3 thoughts on “A Two-Capital Nation

  1. This suggestion has its attractions; for reasons both historical and geographical, Cardiff seems one hell of a long way from where I live, in Dyffryn Clwyd.

    I’m English by birth, but I spent my (now rather distant!) twenties and thirties in Wales – all in the south – and returned nearly four years ago to live here, but this time in the north. And my impression now is no different from my impression then: that the Welsh sense of identity – and in consequence the Welsh sense of patriotism – is entirely authentic, but it’s predominantly local. When most Welsh people – at least, those outside the committed political classes! – contemplate their sense of Welshness, most instinctively view it in the context of a local rather than a national sense of belonging.

    And here in the north, folk in and around Cardiff appear, at least to me, all too readily viewed as ‘them’ rather than ‘us’! Indeed, I think a case might be made for the proposition that, in certain parts of Wales, folk in Chester, Shrewsbury and Hereford are considered more ‘one of we’, as Radnorshire folk say, more than folk in distant Gwent and Glamorgan are.

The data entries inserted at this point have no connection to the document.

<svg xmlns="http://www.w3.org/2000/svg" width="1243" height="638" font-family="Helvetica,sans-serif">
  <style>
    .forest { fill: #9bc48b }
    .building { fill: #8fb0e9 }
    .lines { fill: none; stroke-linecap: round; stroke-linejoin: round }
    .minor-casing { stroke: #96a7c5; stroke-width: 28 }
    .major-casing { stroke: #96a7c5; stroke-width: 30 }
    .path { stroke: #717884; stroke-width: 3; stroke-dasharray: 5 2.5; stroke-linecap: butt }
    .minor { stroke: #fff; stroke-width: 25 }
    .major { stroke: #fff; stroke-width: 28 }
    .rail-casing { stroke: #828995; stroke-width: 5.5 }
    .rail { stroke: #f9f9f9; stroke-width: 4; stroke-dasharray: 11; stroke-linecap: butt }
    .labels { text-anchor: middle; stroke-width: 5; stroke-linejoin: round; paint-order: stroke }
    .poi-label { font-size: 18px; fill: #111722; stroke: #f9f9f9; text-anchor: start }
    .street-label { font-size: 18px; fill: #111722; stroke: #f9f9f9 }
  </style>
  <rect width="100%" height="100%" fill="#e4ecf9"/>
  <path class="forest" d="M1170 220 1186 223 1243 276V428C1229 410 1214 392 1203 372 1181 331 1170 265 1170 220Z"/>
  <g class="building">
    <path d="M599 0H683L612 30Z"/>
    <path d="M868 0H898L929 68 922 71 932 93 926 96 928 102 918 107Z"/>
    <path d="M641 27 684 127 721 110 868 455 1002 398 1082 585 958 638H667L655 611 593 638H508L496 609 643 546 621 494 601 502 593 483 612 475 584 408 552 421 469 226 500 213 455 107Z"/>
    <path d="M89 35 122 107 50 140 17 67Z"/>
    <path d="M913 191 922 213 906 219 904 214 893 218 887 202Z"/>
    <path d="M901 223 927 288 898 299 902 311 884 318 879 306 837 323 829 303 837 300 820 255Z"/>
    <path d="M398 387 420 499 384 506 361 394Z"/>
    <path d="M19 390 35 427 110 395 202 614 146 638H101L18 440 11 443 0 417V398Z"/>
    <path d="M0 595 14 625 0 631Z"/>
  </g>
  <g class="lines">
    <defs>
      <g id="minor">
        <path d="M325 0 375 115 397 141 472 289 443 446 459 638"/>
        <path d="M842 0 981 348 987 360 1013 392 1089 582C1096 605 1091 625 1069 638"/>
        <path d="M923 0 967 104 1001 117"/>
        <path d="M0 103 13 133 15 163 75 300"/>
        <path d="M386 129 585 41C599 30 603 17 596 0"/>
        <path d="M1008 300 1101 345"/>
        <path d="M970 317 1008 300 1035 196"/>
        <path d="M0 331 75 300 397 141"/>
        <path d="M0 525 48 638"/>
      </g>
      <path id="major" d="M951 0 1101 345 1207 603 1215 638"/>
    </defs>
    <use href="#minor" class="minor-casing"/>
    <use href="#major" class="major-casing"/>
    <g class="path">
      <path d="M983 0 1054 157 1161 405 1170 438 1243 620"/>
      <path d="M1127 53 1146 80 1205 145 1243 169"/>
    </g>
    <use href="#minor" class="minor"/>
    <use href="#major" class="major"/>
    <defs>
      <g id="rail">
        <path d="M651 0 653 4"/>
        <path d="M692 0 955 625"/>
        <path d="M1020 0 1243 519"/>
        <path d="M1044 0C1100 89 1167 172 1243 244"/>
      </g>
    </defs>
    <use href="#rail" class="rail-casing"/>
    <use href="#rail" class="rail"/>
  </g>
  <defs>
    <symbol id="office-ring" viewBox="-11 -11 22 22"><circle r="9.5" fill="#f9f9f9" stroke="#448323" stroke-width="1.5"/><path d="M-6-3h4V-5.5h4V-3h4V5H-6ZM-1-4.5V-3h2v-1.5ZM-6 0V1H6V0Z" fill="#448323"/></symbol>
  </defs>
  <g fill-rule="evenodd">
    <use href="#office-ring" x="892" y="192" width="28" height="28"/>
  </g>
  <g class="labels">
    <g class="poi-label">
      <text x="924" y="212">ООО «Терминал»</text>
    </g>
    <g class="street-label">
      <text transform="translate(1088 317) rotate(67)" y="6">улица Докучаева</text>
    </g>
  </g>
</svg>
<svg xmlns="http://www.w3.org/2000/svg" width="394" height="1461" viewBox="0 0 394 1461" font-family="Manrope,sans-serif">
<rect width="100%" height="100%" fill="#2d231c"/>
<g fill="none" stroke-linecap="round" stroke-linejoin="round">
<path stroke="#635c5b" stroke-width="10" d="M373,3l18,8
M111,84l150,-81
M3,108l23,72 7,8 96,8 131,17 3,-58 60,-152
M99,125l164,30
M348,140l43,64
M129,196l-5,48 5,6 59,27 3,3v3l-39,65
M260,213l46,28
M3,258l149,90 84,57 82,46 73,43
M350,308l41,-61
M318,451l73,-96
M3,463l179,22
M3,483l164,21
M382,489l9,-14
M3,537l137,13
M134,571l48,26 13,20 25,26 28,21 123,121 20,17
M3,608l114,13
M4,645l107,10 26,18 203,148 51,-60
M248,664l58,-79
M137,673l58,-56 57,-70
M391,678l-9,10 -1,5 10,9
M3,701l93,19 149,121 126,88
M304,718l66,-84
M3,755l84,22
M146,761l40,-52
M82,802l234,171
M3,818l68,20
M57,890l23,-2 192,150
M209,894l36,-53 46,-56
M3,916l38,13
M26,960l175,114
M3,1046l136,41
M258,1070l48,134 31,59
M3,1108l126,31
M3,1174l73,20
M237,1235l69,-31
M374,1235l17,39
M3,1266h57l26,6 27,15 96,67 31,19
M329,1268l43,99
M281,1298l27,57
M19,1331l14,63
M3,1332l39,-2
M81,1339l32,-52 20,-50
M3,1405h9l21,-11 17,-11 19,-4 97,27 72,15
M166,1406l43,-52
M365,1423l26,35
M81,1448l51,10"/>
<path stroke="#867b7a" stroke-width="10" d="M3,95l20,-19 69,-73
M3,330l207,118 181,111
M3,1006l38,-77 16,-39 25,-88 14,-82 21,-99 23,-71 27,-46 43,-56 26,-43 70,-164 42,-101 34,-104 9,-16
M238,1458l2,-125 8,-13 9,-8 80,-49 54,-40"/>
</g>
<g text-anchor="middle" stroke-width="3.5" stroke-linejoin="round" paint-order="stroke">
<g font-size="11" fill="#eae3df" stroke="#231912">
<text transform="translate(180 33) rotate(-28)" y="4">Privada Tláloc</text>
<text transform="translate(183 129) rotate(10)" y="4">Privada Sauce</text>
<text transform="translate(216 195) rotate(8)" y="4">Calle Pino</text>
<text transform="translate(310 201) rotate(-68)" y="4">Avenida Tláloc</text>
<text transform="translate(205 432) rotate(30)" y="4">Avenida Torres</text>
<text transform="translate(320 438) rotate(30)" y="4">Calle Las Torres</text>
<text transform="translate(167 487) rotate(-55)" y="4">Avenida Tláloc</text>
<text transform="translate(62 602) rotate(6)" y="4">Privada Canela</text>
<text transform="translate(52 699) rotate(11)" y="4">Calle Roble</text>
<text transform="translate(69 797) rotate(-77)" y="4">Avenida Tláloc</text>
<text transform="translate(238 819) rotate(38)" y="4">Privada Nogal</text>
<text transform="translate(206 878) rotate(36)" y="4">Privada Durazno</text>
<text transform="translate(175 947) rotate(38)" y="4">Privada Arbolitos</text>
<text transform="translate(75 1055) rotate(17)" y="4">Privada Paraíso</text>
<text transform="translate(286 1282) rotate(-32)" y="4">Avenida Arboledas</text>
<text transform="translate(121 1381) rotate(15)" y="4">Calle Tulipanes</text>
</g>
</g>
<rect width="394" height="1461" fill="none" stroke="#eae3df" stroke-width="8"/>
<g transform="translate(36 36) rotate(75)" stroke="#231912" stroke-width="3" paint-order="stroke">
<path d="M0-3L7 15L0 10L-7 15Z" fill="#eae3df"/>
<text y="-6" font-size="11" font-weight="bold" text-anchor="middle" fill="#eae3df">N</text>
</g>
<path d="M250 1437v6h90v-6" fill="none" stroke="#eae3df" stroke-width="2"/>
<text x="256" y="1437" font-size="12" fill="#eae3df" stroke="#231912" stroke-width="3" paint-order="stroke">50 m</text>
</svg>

    I think this suggestion is worth consideration. I’d just say that from a northern perspective I think the suggestion of Machynlleth as an ‘honorary’ second capital might be the better one. From the environs of Dinbych even Aberystwyth seems rather a long way away!

    1. Yes, I think that what you say is very true. It’s been an Achilles heel of the independence movement for a long time – the North fearing the economic dominance of the South, and the South fearing the cultural dominance of the North. That ‘mutual suspicion’ had subsided a lot by 1997, which is probably why the referendum result was so different from the one in 1979, but if anything the relentless Cardiff focus of the Welsh Government since then has made the problem worse again.

      It may be that having more than one capital – equal in status but different in function – could be a way of healing the rift for good; a ‘Welsh solution to a Welsh problem’. The challenge would be doing it without a splurge of frivolous spending on fancy new government buildings, which is why Aberystwyth and/or Llandudno Junction look attractive since they already have some.

      1. True enough – your concluding point is sound, and Machynlleth would presumably involve ‘starting from scratch’.